The cadmium sulfide (CdS) buffer layer was deposited on selenized‐CZTS film via CBD. The CBD solution contained ammonia (14.8 m, 20 mL), thiourea (0.75 m, 20 mL), CdSO₄ (0.015 m, 20 mL), and distilled water (140 mL). The complete process (CBD) was maintained for 9 min at 80 °C.

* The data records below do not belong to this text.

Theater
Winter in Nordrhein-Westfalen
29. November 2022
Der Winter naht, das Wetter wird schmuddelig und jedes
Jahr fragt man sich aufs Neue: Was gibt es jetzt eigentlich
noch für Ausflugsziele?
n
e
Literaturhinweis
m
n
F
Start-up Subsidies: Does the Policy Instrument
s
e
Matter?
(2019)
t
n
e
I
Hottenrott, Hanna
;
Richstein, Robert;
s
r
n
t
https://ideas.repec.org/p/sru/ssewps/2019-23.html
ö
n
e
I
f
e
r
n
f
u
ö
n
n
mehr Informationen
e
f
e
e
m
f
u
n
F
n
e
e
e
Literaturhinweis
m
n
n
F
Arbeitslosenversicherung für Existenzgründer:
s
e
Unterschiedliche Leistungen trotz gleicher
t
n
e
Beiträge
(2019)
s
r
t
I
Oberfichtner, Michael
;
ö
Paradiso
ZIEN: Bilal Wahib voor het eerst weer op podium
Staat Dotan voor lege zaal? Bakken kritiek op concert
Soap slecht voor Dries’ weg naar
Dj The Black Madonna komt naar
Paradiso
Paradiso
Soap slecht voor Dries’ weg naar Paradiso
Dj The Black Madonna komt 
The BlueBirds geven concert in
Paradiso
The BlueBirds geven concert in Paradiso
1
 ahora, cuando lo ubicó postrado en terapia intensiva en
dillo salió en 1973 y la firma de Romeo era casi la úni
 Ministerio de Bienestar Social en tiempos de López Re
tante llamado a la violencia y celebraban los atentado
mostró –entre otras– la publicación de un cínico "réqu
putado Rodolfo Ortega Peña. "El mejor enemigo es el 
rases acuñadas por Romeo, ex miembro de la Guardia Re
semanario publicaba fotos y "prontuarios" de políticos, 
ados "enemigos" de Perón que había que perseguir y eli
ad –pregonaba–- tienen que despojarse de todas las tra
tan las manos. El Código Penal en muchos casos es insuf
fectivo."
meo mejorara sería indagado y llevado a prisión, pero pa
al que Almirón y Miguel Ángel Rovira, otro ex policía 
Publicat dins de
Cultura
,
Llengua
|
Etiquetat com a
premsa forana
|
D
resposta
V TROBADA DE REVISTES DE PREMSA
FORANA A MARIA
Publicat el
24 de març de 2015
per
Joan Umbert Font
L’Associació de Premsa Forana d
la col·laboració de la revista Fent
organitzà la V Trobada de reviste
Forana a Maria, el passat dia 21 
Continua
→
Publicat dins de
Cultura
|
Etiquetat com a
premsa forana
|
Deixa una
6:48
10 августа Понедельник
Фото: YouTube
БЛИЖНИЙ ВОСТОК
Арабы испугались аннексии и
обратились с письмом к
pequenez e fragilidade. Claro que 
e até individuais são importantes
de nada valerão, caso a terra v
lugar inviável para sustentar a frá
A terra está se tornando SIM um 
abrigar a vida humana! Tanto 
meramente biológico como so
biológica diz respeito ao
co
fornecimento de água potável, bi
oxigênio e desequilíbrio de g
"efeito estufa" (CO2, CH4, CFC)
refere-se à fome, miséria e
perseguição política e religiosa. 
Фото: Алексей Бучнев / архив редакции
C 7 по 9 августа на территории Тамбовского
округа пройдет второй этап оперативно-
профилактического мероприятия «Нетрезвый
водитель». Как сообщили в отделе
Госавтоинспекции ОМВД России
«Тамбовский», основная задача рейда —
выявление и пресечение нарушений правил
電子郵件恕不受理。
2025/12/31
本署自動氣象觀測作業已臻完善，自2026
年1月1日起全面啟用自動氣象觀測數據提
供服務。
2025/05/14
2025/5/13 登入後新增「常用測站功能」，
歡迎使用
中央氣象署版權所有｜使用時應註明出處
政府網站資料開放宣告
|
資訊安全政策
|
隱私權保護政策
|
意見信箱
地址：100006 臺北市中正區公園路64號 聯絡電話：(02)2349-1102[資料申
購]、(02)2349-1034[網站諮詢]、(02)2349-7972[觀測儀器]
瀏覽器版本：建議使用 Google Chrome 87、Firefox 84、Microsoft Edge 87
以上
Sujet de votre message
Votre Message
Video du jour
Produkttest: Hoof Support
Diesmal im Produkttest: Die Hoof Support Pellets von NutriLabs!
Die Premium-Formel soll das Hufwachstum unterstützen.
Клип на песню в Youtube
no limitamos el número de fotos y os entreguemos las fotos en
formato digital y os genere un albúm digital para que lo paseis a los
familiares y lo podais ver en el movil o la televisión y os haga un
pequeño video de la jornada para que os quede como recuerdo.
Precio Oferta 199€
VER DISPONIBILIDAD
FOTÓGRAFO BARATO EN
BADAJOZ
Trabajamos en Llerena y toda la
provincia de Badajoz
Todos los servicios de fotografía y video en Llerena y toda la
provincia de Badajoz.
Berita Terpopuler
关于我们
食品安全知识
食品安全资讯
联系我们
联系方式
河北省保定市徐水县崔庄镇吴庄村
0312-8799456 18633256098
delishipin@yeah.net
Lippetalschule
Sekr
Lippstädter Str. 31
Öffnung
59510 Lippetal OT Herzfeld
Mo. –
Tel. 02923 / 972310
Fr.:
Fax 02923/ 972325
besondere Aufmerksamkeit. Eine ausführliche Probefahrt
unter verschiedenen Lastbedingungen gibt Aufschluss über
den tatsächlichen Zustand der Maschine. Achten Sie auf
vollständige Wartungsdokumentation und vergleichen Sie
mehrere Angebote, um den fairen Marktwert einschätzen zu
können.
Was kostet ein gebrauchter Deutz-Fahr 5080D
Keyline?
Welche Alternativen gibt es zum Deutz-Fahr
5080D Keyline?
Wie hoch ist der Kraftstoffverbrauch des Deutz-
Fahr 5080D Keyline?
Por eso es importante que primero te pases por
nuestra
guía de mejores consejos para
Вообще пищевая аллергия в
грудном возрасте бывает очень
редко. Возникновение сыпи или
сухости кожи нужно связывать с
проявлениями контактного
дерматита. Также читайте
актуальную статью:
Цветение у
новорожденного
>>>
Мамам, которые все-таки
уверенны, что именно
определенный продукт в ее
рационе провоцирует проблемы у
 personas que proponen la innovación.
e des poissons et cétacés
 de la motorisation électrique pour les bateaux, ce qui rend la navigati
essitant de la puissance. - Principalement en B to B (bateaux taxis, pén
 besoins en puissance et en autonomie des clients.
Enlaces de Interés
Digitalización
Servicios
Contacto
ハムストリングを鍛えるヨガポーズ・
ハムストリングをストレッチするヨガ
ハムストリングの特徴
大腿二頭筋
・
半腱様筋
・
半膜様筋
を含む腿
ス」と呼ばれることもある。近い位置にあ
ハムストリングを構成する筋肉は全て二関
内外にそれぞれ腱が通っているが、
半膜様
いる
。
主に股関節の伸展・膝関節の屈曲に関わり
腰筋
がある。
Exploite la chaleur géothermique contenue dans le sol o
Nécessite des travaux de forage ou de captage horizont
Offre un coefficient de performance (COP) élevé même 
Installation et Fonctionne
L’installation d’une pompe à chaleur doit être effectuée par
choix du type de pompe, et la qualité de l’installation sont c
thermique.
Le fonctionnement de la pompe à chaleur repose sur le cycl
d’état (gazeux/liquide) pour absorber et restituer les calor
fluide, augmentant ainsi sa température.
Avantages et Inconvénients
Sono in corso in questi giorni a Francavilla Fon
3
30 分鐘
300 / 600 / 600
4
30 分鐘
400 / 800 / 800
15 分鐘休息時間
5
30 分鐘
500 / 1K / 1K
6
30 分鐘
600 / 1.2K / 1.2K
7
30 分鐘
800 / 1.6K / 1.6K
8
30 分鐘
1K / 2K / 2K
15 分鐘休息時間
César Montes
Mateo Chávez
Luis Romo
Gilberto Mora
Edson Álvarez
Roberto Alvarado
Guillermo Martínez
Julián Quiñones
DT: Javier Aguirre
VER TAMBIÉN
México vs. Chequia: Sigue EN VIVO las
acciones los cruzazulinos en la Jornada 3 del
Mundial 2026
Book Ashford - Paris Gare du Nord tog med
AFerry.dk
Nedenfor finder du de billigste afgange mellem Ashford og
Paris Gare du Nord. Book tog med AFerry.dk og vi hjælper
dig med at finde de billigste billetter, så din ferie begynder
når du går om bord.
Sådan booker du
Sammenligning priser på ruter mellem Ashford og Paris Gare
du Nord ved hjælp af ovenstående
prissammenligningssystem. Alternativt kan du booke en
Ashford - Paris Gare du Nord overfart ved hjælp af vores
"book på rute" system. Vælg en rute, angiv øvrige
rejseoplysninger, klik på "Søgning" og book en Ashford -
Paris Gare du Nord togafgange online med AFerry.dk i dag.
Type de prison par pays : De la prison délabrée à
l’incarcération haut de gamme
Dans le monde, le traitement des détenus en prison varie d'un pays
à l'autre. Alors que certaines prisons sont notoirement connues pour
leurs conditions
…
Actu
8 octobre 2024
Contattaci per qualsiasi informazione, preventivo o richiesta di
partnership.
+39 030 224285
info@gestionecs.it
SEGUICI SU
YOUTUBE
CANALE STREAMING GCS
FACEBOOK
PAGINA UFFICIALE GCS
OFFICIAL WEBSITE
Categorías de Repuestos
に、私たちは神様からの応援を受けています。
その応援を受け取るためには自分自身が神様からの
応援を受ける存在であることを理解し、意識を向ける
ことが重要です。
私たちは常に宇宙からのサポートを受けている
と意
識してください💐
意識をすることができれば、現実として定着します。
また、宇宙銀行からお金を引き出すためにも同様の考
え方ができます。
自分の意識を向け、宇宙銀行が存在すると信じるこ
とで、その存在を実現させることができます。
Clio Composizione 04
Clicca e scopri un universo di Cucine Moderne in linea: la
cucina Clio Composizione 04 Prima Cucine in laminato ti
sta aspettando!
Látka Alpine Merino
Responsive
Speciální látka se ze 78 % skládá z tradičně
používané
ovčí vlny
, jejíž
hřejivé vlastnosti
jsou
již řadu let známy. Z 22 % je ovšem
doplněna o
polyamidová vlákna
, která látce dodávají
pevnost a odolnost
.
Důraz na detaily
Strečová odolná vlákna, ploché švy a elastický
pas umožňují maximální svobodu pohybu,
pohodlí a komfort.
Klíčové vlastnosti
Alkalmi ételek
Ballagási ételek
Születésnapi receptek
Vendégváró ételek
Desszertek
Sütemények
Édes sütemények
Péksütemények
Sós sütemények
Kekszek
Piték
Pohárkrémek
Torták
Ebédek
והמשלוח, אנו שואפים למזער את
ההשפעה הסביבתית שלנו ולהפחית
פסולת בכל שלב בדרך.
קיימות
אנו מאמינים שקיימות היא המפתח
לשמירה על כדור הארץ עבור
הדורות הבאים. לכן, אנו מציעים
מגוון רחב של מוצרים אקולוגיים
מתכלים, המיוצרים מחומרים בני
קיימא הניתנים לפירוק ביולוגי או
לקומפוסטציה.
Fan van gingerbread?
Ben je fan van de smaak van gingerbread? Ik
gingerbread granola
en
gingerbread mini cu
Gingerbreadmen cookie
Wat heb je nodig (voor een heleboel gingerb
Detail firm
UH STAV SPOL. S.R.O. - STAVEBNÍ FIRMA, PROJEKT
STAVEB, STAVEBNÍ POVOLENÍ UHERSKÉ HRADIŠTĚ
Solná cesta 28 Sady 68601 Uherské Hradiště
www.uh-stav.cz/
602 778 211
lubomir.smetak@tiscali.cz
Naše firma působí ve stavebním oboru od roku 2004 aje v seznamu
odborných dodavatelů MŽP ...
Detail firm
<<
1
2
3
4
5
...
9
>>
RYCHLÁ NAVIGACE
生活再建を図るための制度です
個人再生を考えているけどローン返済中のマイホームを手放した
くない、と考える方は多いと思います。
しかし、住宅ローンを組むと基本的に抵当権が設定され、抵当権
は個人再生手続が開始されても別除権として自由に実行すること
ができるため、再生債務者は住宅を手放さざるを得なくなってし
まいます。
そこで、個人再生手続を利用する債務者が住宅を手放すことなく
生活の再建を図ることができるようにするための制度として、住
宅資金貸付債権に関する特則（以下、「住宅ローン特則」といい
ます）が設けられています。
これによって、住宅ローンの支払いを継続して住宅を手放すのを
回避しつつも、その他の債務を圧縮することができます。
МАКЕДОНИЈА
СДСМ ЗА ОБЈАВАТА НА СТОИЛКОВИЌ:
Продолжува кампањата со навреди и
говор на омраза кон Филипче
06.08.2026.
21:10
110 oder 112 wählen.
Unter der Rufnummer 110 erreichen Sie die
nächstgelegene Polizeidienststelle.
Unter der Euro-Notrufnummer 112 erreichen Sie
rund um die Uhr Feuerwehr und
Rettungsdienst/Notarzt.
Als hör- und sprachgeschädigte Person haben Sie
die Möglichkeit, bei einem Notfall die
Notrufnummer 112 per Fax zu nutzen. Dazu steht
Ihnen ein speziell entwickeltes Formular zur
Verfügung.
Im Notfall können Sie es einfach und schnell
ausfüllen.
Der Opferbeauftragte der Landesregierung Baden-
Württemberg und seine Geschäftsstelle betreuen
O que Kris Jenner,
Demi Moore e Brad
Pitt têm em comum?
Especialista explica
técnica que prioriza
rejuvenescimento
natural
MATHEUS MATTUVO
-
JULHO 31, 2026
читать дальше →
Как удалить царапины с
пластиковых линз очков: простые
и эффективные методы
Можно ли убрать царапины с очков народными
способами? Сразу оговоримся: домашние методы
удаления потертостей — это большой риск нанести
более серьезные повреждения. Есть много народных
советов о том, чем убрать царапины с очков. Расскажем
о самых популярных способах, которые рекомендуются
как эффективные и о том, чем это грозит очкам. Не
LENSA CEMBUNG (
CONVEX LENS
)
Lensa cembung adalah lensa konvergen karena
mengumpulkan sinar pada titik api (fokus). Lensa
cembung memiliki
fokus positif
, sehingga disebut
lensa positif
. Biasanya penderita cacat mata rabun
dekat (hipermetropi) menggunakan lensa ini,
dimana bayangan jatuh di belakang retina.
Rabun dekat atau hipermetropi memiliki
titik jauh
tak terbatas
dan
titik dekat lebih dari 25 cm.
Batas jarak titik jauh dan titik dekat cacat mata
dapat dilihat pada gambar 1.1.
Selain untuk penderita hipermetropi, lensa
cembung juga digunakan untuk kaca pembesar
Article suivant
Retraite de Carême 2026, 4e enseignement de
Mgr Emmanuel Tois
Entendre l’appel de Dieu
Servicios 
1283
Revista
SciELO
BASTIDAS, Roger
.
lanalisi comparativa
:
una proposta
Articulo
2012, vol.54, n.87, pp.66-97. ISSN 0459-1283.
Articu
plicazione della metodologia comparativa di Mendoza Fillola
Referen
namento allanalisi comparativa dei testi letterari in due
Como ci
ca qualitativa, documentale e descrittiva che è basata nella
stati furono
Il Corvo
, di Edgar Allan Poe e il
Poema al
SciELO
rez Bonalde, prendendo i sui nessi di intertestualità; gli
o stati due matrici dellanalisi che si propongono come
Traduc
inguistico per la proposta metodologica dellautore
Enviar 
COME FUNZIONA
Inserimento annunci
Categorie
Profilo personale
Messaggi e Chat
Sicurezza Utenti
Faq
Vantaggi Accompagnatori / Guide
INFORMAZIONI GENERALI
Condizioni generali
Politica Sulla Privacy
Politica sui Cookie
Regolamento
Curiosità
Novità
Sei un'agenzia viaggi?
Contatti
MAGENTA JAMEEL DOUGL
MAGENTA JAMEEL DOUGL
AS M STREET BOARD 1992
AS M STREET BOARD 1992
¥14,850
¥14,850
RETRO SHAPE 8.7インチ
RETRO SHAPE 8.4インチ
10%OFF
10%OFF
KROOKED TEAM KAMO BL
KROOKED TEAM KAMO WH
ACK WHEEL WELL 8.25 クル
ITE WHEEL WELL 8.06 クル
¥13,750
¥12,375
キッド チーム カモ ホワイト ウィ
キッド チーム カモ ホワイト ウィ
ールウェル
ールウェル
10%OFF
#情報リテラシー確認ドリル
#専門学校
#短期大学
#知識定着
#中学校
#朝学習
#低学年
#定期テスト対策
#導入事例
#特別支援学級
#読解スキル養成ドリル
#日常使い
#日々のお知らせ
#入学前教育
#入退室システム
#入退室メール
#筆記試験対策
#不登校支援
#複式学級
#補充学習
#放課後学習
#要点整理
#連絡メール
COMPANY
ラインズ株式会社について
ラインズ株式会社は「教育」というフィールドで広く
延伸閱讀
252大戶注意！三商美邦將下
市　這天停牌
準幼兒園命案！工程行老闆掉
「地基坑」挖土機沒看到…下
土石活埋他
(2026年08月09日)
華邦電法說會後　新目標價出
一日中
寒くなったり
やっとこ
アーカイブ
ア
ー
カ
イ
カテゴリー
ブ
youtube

Fabrication of Zinc–Tin‐Oxide Buffer Layer

ZTO films were deposited by the Fiji‐G2‐system (Nanotech). Diethyl‐zinc [Zn(C₂H₅)₂], Tetrakis(dimethylamino)tin [Sn(N(CH₃)₂)₄)], and H₂O as a Zn, Sn, and oxygen source respectively. Zn(C₂H₅)₂, and water were kept at room temperature while Sn(N(CH₃)₂)₄ bottle was heated at 60 °C and the supply channel and substrate temperature were kept at 100 °C and 120 °C respectively. The ALD includes Zn/Sn: Argon:H₂O: Argon along with a pulse time of 10 s/2 s:10 s:80 ms:10 s respectively. Four Zn to Sn sub‐cycle ratios (3/1, 4/1, 5/1, and 6/1 with a deposition rate of 0.07 nm per sub‐cycle were used.

Fabrication of ITO and Ag

ITO thin films were directly deposited on the top of the buffer layer (CdS or ZTO) by the radio frequency (RF) magnetron technique. The process was carried out under the appropriate O₂/Ar ratio (O₂/Ar = 2%), at 100 W and 0.4 Pa pressure for 30 min. Ag metal electrodes were deposited under a high vacuum environment by thermal evaporation and the device area was measured to be 0.135 cm².

Characterization

The X‐ray diffraction (XRD) test was conducted using a Rigaku Ultima IV diffractometer equipped with a Cu Kα radiation source. Renishaw inVia spectrometer with an excitation wavelength of 532 nm was used for Raman spectra. Scanning electron microscope (SEM) images were received using SEM‐SUPRA 55 system. Energy dispersive spectroscopy (EDX) (Bruker Quantax 200) was used for the chemical composition analysis of samples. Atomic force microscopy (AFM) images were obtained by NT‐MDT system using semi‐contact mode. CPD was measured by Kelvin probe force microscopy (KPFM) (Dimension Icon, Bruker) with SCM‐PIT probe under KPFM‐AM scan mode. Thermo Fischer Xi+ system was utilized to conduct X‐ray photoelectron spectroscopy (XPS). Transmission electron microscopy (TEM) analysis was performed by FEI Titan Cubed Themis G2 300 microscope. Ultraviolet photoelectron spectroscopy (UPS) was executed by PHI 5000 Versa Probe III with He I source (21.22 eV) under an applied negative bias of 9.0 V. The dark and illuminated J–V characteristics were measured by Keithley 2400 and Zolix SS150, and standard test condition (AM 1.5) was used to calibrate the solar simulator. External quantum efficiency (EQE) data were obtained using Zolix solar cell EQE/IPCE system with calibrated Si and InGaAs as references. Electrochemical impedance spectroscopy (EIS) measurement was taken using CHI66OE electrochemical workstation. Keithley 4200A‐SCS system was used for C–V and DLCP tests. Deep‐level transient spectroscopy (DLTS) was monitored by FT1030 HERA‐DLTS system.

Conflict of Interest

The authors declare no conflict of interest.

Supporting information

Supporting Information

Ahmad N., Zhao Y., Ye F., Zhao J., Chen S., Zheng Z., Fan P., Yan C., Li Y., Su Z., Zhang X., Liang G., Cadmium‐Free Kesterite Thin‐Film Solar Cells with High Efficiency Approaching 12%. Adv. Sci. 2023, 10, 2302869. 10.1002/advs.202302869

Data Availability Statement

The data that support the findings of this study are available from the corresponding author upon reasonable request.